----- Extrait
L'avocat qui apposera sa signature à un acte sous seing privé, attestera avoir "éclairé pleinement la ou les parties qu'il conseille sur les conséquences juridiques de cet acte". L'acte sous seing privé contresigné par les avocats de chacune des parties ou par l'avocat de toutes les parties fera "pleine foi de l'écriture et de la signature de celles-ci, tant à leur égard qu'à celui de leurs héritiers ou ayants cause".
Notons que la procédure de faux, prévue par le Code de procédure civile, lui sera applicable. L'inscription de faux est communiquée au ministère public et l'auteur d'une inscription de faux rejetée par le juge s'expose, outre les dommages-intérêts, à une amende civile d'un maximum de 3.000 euros. L'acte sous seing privé contresigné par avocat est par principe dispensé de toute mention manuscrite exigée par la loi.

Grâce à ce nouvel instrument juridique, le recours aux conseils de l'avocat est encouragé à l'occasion de la négociation, de la rédaction, et de la conclusion des actes sous seing privé. L'objectif est de permettre aux parties de renforcer la valeur de l'acte sous seing privé qu'elles concluent en demandant à un avocat, pouvant ou non être commun à plusieurs d'entre elles, de le contresigner.

Ce contreseing - qui existe déjà pour le mandat de protection future - entraîne deux conséquences. Tout d'abord, l'avocat l'ayant contresigné est présumé de manière irréfragable avoir examiné cet acte, s'il ne l'a rédigé lui-même, et avoir conseillé son client. Il assume pleinement la responsabilité qui en découle. Ensuite, l'avocat atteste après vérification de l'identité et de la qualité à agir de son client, que celui-ci a signé l'acte, et qu'il l'a signé en connaissance de cause, ce qui l'empêchera de contester ultérieurement sa signature par exemple.

Le Garde des sceaux avait assuré lors des débats parlementaires que l'acte sous seing privé contresigné par un avocat, qui devrait entrer en vigueur assez rapidement, serait moins coûteux qu'un acte authentique, notamment lorsque les parties auront déjà préparé le document et qu'elles le soumettront à l'avocat simplement pour attester de sa validité et sa conformité.

Cet acte offrira également toute la sécurité juridique que l'on peut attendre d'un contrat passé entre les mains d'un expert en droit.
----------
----- Extrait des données
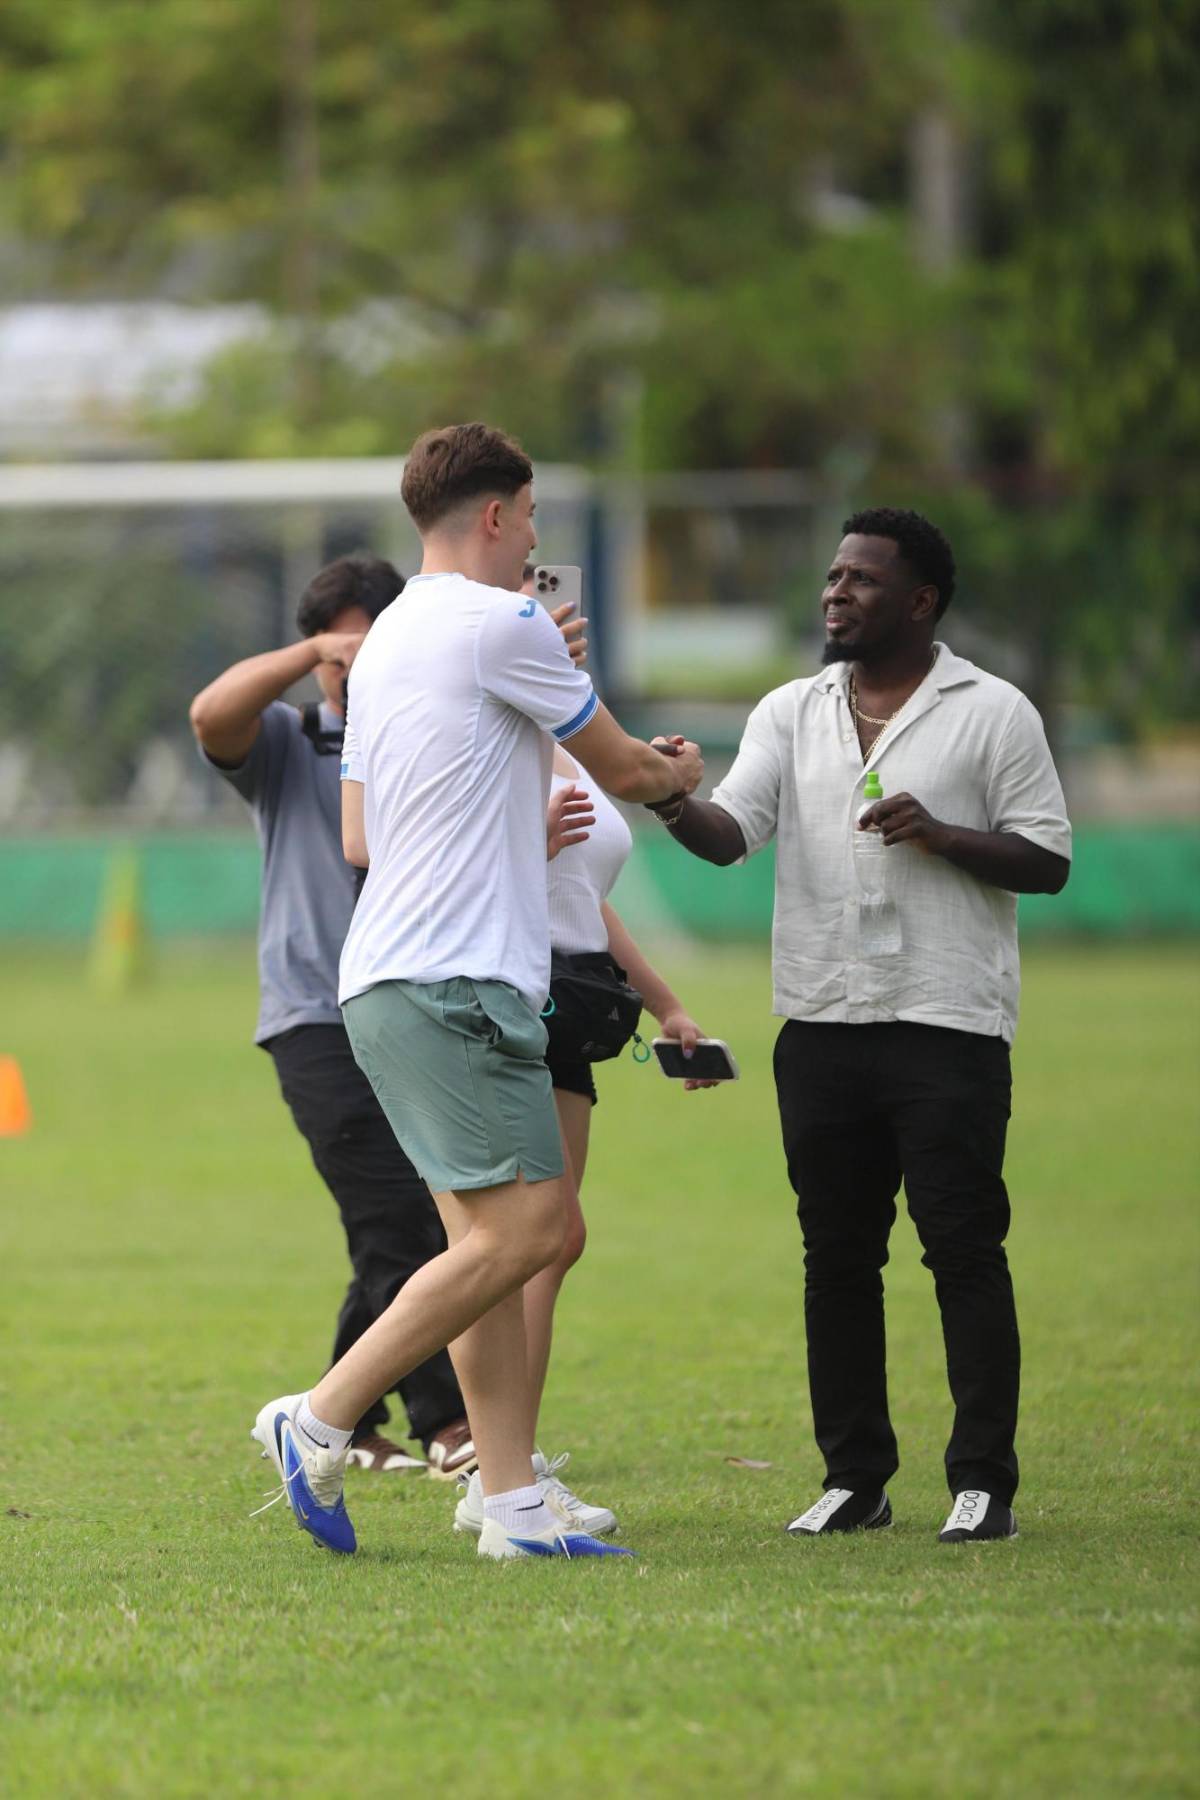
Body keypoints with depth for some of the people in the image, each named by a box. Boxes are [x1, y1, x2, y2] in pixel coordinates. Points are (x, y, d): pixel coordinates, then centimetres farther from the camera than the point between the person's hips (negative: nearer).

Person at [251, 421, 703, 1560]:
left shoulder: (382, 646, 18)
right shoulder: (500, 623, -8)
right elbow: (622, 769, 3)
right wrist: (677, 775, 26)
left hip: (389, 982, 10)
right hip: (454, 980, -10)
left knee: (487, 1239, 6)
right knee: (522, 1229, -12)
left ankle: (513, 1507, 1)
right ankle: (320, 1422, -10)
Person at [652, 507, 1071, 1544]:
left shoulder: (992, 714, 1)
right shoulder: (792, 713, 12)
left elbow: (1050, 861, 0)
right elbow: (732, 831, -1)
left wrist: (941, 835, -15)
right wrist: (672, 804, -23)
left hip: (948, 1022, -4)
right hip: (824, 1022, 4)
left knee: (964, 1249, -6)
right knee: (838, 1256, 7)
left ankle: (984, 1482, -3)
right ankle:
----------
## Exercice
Citez mot pour mot le passage de l'extrait sur l'acte contresigné par avocat, de « Le Garde des » à « expert en droit. ». Les lignes ne sont d'aucune utilité ici.

## Zone de réponse
Le Garde des sceaux avait assuré lors des débats parlementaires que l'acte sous seing privé contresigné par un avocat, qui devrait entrer en vigueur assez rapidement, serait moins coûteux qu'un acte authentique, notamment lorsque les parties auront déjà préparé le document et qu'elles le soumettront à l'avocat simplement pour attester de sa validité et sa conformité.

Cet acte offrira également toute la sécurité juridique que l'on peut attendre d'un contrat passé entre les mains d'un expert en droit.